- [Task brief] For the word "HIGH", find each line in the entries where it occurs and copy that line.

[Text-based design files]
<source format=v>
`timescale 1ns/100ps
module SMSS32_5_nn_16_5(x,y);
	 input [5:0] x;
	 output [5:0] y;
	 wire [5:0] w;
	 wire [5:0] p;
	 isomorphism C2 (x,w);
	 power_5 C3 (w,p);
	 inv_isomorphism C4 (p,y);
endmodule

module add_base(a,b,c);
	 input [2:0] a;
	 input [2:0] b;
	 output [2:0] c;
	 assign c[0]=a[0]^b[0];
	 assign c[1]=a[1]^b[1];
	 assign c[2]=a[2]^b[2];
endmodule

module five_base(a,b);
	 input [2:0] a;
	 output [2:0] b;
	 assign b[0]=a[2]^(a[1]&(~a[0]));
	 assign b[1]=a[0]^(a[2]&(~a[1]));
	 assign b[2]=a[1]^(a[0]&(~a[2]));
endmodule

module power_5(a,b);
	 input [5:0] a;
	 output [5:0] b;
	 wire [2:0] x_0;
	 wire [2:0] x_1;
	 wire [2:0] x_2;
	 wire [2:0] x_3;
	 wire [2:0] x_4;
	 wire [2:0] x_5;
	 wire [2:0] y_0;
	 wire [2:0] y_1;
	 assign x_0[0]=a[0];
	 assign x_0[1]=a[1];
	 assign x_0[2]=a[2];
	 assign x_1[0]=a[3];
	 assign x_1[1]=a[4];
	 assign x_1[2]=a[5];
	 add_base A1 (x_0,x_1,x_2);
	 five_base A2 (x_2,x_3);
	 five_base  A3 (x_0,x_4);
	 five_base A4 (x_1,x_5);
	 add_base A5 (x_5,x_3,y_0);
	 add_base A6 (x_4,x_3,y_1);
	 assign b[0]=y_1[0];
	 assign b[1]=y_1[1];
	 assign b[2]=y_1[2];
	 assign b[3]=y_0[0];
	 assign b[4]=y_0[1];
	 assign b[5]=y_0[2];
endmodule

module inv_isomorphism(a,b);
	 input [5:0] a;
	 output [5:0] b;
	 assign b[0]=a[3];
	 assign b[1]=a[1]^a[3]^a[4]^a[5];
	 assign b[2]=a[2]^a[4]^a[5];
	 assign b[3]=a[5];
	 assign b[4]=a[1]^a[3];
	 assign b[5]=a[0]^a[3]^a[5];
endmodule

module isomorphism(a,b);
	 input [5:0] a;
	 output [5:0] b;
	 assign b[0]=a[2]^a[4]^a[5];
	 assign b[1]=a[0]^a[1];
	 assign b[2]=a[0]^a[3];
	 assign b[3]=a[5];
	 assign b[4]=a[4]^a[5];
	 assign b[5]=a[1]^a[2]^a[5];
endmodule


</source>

---

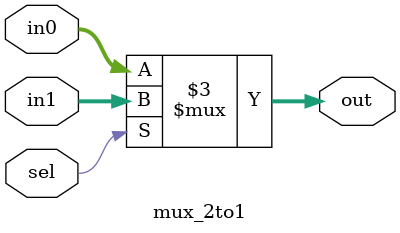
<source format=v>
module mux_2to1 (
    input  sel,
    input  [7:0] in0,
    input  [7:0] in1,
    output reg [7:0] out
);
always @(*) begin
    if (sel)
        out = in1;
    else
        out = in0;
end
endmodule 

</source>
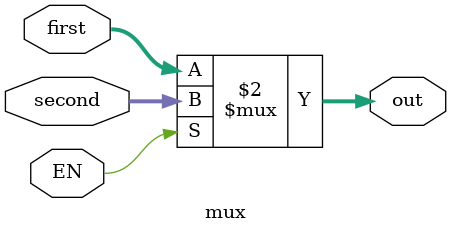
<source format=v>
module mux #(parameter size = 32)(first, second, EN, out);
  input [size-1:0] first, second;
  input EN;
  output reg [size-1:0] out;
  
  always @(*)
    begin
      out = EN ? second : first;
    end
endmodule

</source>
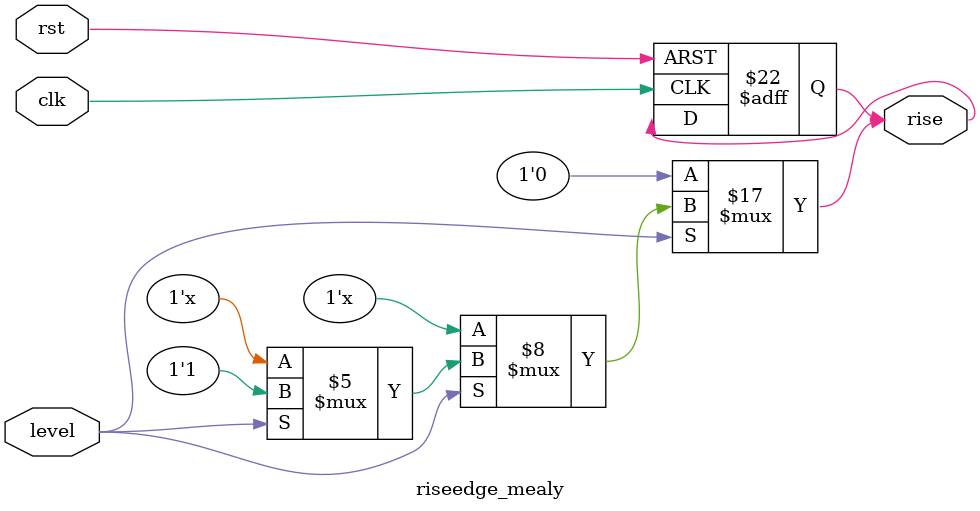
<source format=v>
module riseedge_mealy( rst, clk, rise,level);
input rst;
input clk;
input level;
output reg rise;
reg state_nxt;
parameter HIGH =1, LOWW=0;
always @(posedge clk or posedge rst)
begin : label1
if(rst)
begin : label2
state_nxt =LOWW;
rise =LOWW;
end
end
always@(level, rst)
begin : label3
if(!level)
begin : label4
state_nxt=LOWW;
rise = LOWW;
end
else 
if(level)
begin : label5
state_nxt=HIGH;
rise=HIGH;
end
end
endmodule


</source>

- [Exercise response]
parameter HIGH =1, LOWW=0;
state_nxt=HIGH;
rise=HIGH;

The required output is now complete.